(Collected data entries)
════════════════════

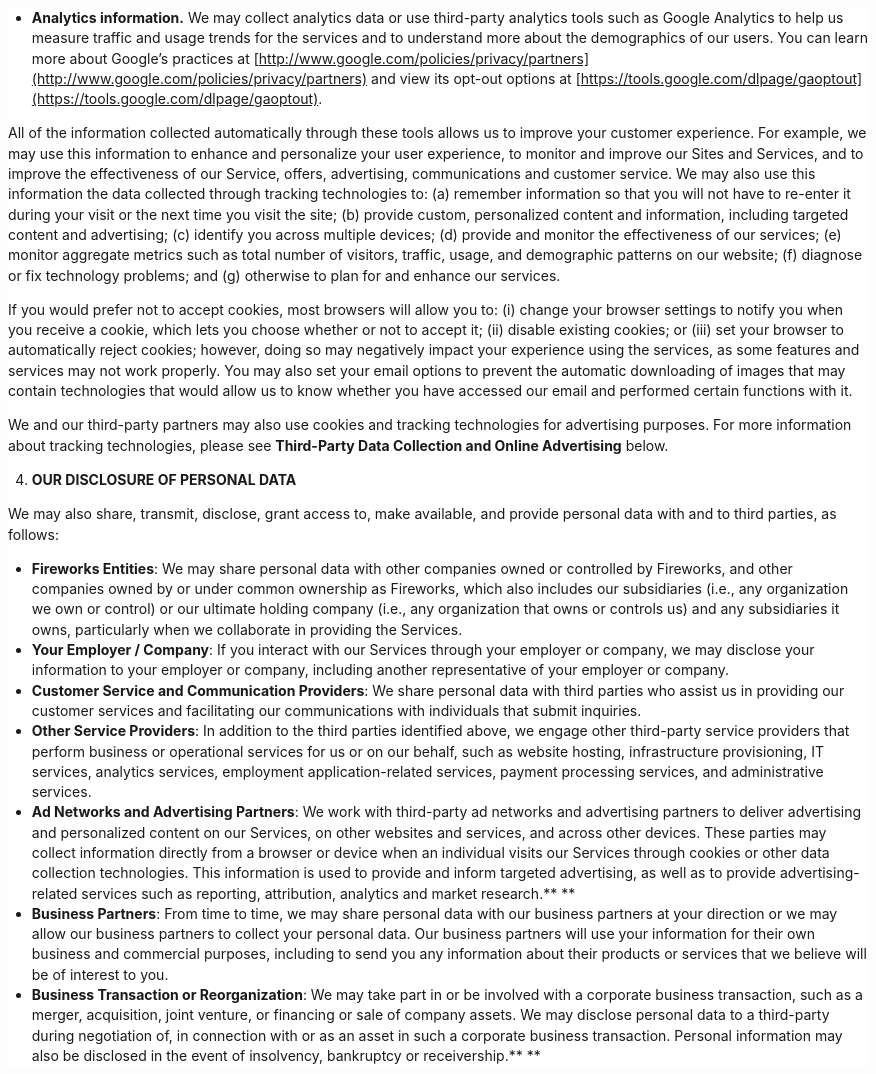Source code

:* **Analytics information.** We may collect analytics data or use third-party analytics tools such as Google Analytics to help us measure traffic and usage trends for the services and to understand more about the demographics of our users. You can learn more about Google’s practices at [http://www.google.com/policies/privacy/partners](http://www.google.com/policies/privacy/partners) and view its opt-out options at [https://tools.google.com/dlpage/gaoptout](https://tools.google.com/dlpage/gaoptout).

All of the information collected automatically through these tools allows us to improve your customer experience. For example, we may use this information to enhance and personalize your user experience, to monitor and improve our Sites and Services, and to improve the effectiveness of our Service, offers, advertising, communications and customer service. We may also use this information the data collected through tracking technologies to: (a) remember information so that you will not have to re-enter it during your visit or the next time you visit the site; (b) provide custom, personalized content and information, including targeted content and advertising; (c) identify you across multiple devices; (d) provide and monitor the effectiveness of our services; (e) monitor aggregate metrics such as total number of visitors, traffic, usage, and demographic patterns on our website; (f) diagnose or fix technology problems; and (g) otherwise to plan for and enhance our services.

If you would prefer not to accept cookies, most browsers will allow you to: (i) change your browser settings to notify you when you receive a cookie, which lets you choose whether or not to accept it; (ii) disable existing cookies; or (iii) set your browser to automatically reject cookies; however, doing so may negatively impact your experience using the services, as some features and services may not work properly. You may also set your email options to prevent the automatic downloading of images that may contain technologies that would allow us to know whether you have accessed our email and performed certain functions with it.

We and our third-party partners may also use cookies and tracking technologies for advertising purposes. For more information about tracking technologies, please see **Third-Party Data Collection and Online Advertising** below.

4. **OUR DISCLOSURE OF PERSONAL DATA**

We may also share, transmit, disclose, grant access to, make available, and provide personal data with and to third parties, as follows:

* **Fireworks Entities**: We may share personal data with other companies owned or controlled by Fireworks, and other companies owned by or under common ownership as Fireworks, which also includes our subsidiaries (i.e., any organization we own or control) or our ultimate holding company (i.e., any organization that owns or controls us) and any subsidiaries it owns, particularly when we collaborate in providing the Services.
* **Your Employer / Company**: If you interact with our Services through your employer or company, we may disclose your information to your employer or company, including another representative of your employer or company.
* **Customer Service and Communication Providers**: We share personal data with third parties who assist us in providing our customer services and facilitating our communications with individuals that submit inquiries.
* **Other Service Providers**: In addition to the third parties identified above, we engage other third-party service providers that perform business or operational services for us or on our behalf, such as website hosting, infrastructure provisioning, IT services, analytics services, employment application-related services, payment processing services, and administrative services.
* **Ad Networks and Advertising Partners**: We work with third-party ad networks and advertising partners to deliver advertising and personalized content on our Services, on other websites and services, and across other devices. These parties may collect information directly from a browser or device when an individual visits our Services through cookies or other data collection technologies. This information is used to provide and inform targeted advertising, as well as to provide advertising-related services such as reporting, attribution, analytics and market research.\*\* \*\*
* **Business Partners**: From time to time, we may share personal data with our business partners at your direction or we may allow our business partners to collect your personal data. Our business partners will use your information for their own business and commercial purposes, including to send you any information about their products or services that we believe will be of interest to you.
* **Business Transaction or Reorganization**: We may take part in or be involved with a corporate business transaction, such as a merger, acquisition, joint venture, or financing or sale of company assets. We may disclose personal data to a third-party during negotiation of, in connection with or as an asset in such a corporate business transaction. Personal information may also be disclosed in the event of insolvency, bankruptcy or receivership.\*\* \*\*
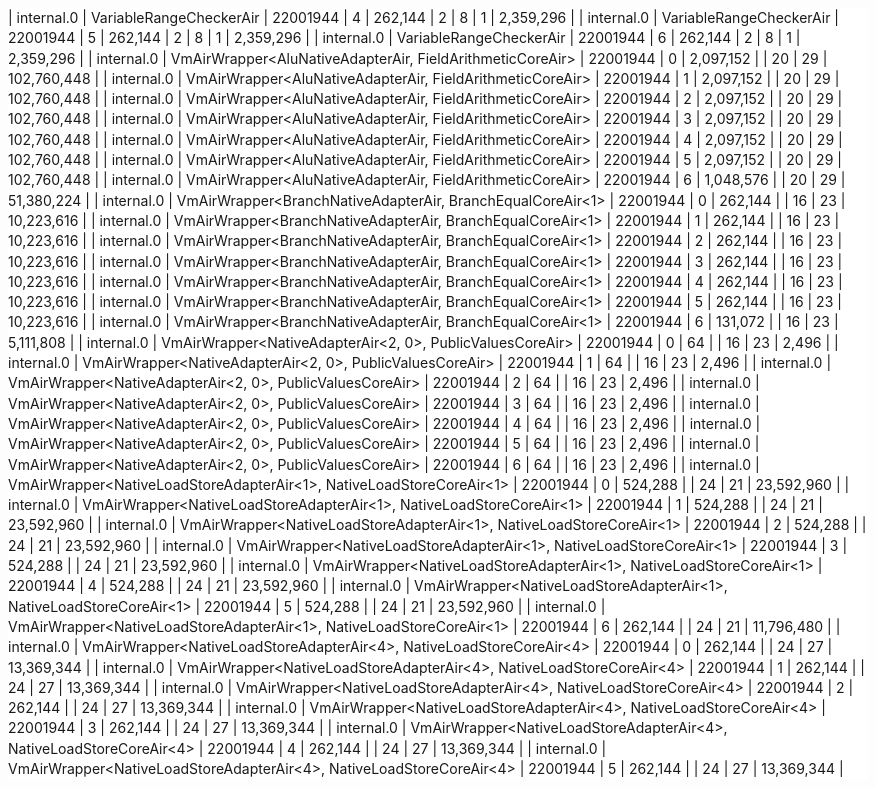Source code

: | internal.0 | VariableRangeCheckerAir | 22001944 | 4 | 262,144 | 2 | 8 | 1 | 2,359,296 | 
| internal.0 | VariableRangeCheckerAir | 22001944 | 5 | 262,144 | 2 | 8 | 1 | 2,359,296 | 
| internal.0 | VariableRangeCheckerAir | 22001944 | 6 | 262,144 | 2 | 8 | 1 | 2,359,296 | 
| internal.0 | VmAirWrapper<AluNativeAdapterAir, FieldArithmeticCoreAir> | 22001944 | 0 | 2,097,152 |  | 20 | 29 | 102,760,448 | 
| internal.0 | VmAirWrapper<AluNativeAdapterAir, FieldArithmeticCoreAir> | 22001944 | 1 | 2,097,152 |  | 20 | 29 | 102,760,448 | 
| internal.0 | VmAirWrapper<AluNativeAdapterAir, FieldArithmeticCoreAir> | 22001944 | 2 | 2,097,152 |  | 20 | 29 | 102,760,448 | 
| internal.0 | VmAirWrapper<AluNativeAdapterAir, FieldArithmeticCoreAir> | 22001944 | 3 | 2,097,152 |  | 20 | 29 | 102,760,448 | 
| internal.0 | VmAirWrapper<AluNativeAdapterAir, FieldArithmeticCoreAir> | 22001944 | 4 | 2,097,152 |  | 20 | 29 | 102,760,448 | 
| internal.0 | VmAirWrapper<AluNativeAdapterAir, FieldArithmeticCoreAir> | 22001944 | 5 | 2,097,152 |  | 20 | 29 | 102,760,448 | 
| internal.0 | VmAirWrapper<AluNativeAdapterAir, FieldArithmeticCoreAir> | 22001944 | 6 | 1,048,576 |  | 20 | 29 | 51,380,224 | 
| internal.0 | VmAirWrapper<BranchNativeAdapterAir, BranchEqualCoreAir<1> | 22001944 | 0 | 262,144 |  | 16 | 23 | 10,223,616 | 
| internal.0 | VmAirWrapper<BranchNativeAdapterAir, BranchEqualCoreAir<1> | 22001944 | 1 | 262,144 |  | 16 | 23 | 10,223,616 | 
| internal.0 | VmAirWrapper<BranchNativeAdapterAir, BranchEqualCoreAir<1> | 22001944 | 2 | 262,144 |  | 16 | 23 | 10,223,616 | 
| internal.0 | VmAirWrapper<BranchNativeAdapterAir, BranchEqualCoreAir<1> | 22001944 | 3 | 262,144 |  | 16 | 23 | 10,223,616 | 
| internal.0 | VmAirWrapper<BranchNativeAdapterAir, BranchEqualCoreAir<1> | 22001944 | 4 | 262,144 |  | 16 | 23 | 10,223,616 | 
| internal.0 | VmAirWrapper<BranchNativeAdapterAir, BranchEqualCoreAir<1> | 22001944 | 5 | 262,144 |  | 16 | 23 | 10,223,616 | 
| internal.0 | VmAirWrapper<BranchNativeAdapterAir, BranchEqualCoreAir<1> | 22001944 | 6 | 131,072 |  | 16 | 23 | 5,111,808 | 
| internal.0 | VmAirWrapper<NativeAdapterAir<2, 0>, PublicValuesCoreAir> | 22001944 | 0 | 64 |  | 16 | 23 | 2,496 | 
| internal.0 | VmAirWrapper<NativeAdapterAir<2, 0>, PublicValuesCoreAir> | 22001944 | 1 | 64 |  | 16 | 23 | 2,496 | 
| internal.0 | VmAirWrapper<NativeAdapterAir<2, 0>, PublicValuesCoreAir> | 22001944 | 2 | 64 |  | 16 | 23 | 2,496 | 
| internal.0 | VmAirWrapper<NativeAdapterAir<2, 0>, PublicValuesCoreAir> | 22001944 | 3 | 64 |  | 16 | 23 | 2,496 | 
| internal.0 | VmAirWrapper<NativeAdapterAir<2, 0>, PublicValuesCoreAir> | 22001944 | 4 | 64 |  | 16 | 23 | 2,496 | 
| internal.0 | VmAirWrapper<NativeAdapterAir<2, 0>, PublicValuesCoreAir> | 22001944 | 5 | 64 |  | 16 | 23 | 2,496 | 
| internal.0 | VmAirWrapper<NativeAdapterAir<2, 0>, PublicValuesCoreAir> | 22001944 | 6 | 64 |  | 16 | 23 | 2,496 | 
| internal.0 | VmAirWrapper<NativeLoadStoreAdapterAir<1>, NativeLoadStoreCoreAir<1> | 22001944 | 0 | 524,288 |  | 24 | 21 | 23,592,960 | 
| internal.0 | VmAirWrapper<NativeLoadStoreAdapterAir<1>, NativeLoadStoreCoreAir<1> | 22001944 | 1 | 524,288 |  | 24 | 21 | 23,592,960 | 
| internal.0 | VmAirWrapper<NativeLoadStoreAdapterAir<1>, NativeLoadStoreCoreAir<1> | 22001944 | 2 | 524,288 |  | 24 | 21 | 23,592,960 | 
| internal.0 | VmAirWrapper<NativeLoadStoreAdapterAir<1>, NativeLoadStoreCoreAir<1> | 22001944 | 3 | 524,288 |  | 24 | 21 | 23,592,960 | 
| internal.0 | VmAirWrapper<NativeLoadStoreAdapterAir<1>, NativeLoadStoreCoreAir<1> | 22001944 | 4 | 524,288 |  | 24 | 21 | 23,592,960 | 
| internal.0 | VmAirWrapper<NativeLoadStoreAdapterAir<1>, NativeLoadStoreCoreAir<1> | 22001944 | 5 | 524,288 |  | 24 | 21 | 23,592,960 | 
| internal.0 | VmAirWrapper<NativeLoadStoreAdapterAir<1>, NativeLoadStoreCoreAir<1> | 22001944 | 6 | 262,144 |  | 24 | 21 | 11,796,480 | 
| internal.0 | VmAirWrapper<NativeLoadStoreAdapterAir<4>, NativeLoadStoreCoreAir<4> | 22001944 | 0 | 262,144 |  | 24 | 27 | 13,369,344 | 
| internal.0 | VmAirWrapper<NativeLoadStoreAdapterAir<4>, NativeLoadStoreCoreAir<4> | 22001944 | 1 | 262,144 |  | 24 | 27 | 13,369,344 | 
| internal.0 | VmAirWrapper<NativeLoadStoreAdapterAir<4>, NativeLoadStoreCoreAir<4> | 22001944 | 2 | 262,144 |  | 24 | 27 | 13,369,344 | 
| internal.0 | VmAirWrapper<NativeLoadStoreAdapterAir<4>, NativeLoadStoreCoreAir<4> | 22001944 | 3 | 262,144 |  | 24 | 27 | 13,369,344 | 
| internal.0 | VmAirWrapper<NativeLoadStoreAdapterAir<4>, NativeLoadStoreCoreAir<4> | 22001944 | 4 | 262,144 |  | 24 | 27 | 13,369,344 | 
| internal.0 | VmAirWrapper<NativeLoadStoreAdapterAir<4>, NativeLoadStoreCoreAir<4> | 22001944 | 5 | 262,144 |  | 24 | 27 | 13,369,344 |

════════════════════

▶ _ACTIVITY_
Beginning with the line above that contains "or receivership.\*\* \*\*" and finishing with the line that contains "BranchEqualCoreAir<1> | 22001944 | 3", print those lines exactly and only. Skip all pictures.

▶ _ANSWER_
* **Business Transaction or Reorganization**: We may take part in or be involved with a corporate business transaction, such as a merger, acquisition, joint venture, or financing or sale of company assets. We may disclose personal data to a third-party during negotiation of, in connection with or as an asset in such a corporate business transaction. Personal information may also be disclosed in the event of insolvency, bankruptcy or receivership.\*\* \*\*
Source code

: | internal.0 | VariableRangeCheckerAir | 22001944 | 4 | 262,144 | 2 | 8 | 1 | 2,359,296 | 
| internal.0 | VariableRangeCheckerAir | 22001944 | 5 | 262,144 | 2 | 8 | 1 | 2,359,296 | 
| internal.0 | VariableRangeCheckerAir | 22001944 | 6 | 262,144 | 2 | 8 | 1 | 2,359,296 | 
| internal.0 | VmAirWrapper<AluNativeAdapterAir, FieldArithmeticCoreAir> | 22001944 | 0 | 2,097,152 |  | 20 | 29 | 102,760,448 | 
| internal.0 | VmAirWrapper<AluNativeAdapterAir, FieldArithmeticCoreAir> | 22001944 | 1 | 2,097,152 |  | 20 | 29 | 102,760,448 | 
| internal.0 | VmAirWrapper<AluNativeAdapterAir, FieldArithmeticCoreAir> | 22001944 | 2 | 2,097,152 |  | 20 | 29 | 102,760,448 | 
| internal.0 | VmAirWrapper<AluNativeAdapterAir, FieldArithmeticCoreAir> | 22001944 | 3 | 2,097,152 |  | 20 | 29 | 102,760,448 | 
| internal.0 | VmAirWrapper<AluNativeAdapterAir, FieldArithmeticCoreAir> | 22001944 | 4 | 2,097,152 |  | 20 | 29 | 102,760,448 | 
| internal.0 | VmAirWrapper<AluNativeAdapterAir, FieldArithmeticCoreAir> | 22001944 | 5 | 2,097,152 |  | 20 | 29 | 102,760,448 | 
| internal.0 | VmAirWrapper<AluNativeAdapterAir, FieldArithmeticCoreAir> | 22001944 | 6 | 1,048,576 |  | 20 | 29 | 51,380,224 | 
| internal.0 | VmAirWrapper<BranchNativeAdapterAir, BranchEqualCoreAir<1> | 22001944 | 0 | 262,144 |  | 16 | 23 | 10,223,616 | 
| internal.0 | VmAirWrapper<BranchNativeAdapterAir, BranchEqualCoreAir<1> | 22001944 | 1 | 262,144 |  | 16 | 23 | 10,223,616 | 
| internal.0 | VmAirWrapper<BranchNativeAdapterAir, BranchEqualCoreAir<1> | 22001944 | 2 | 262,144 |  | 16 | 23 | 10,223,616 | 
| internal.0 | VmAirWrapper<BranchNativeAdapterAir, BranchEqualCoreAir<1> | 22001944 | 3 | 262,144 |  | 16 | 23 | 10,223,616 | 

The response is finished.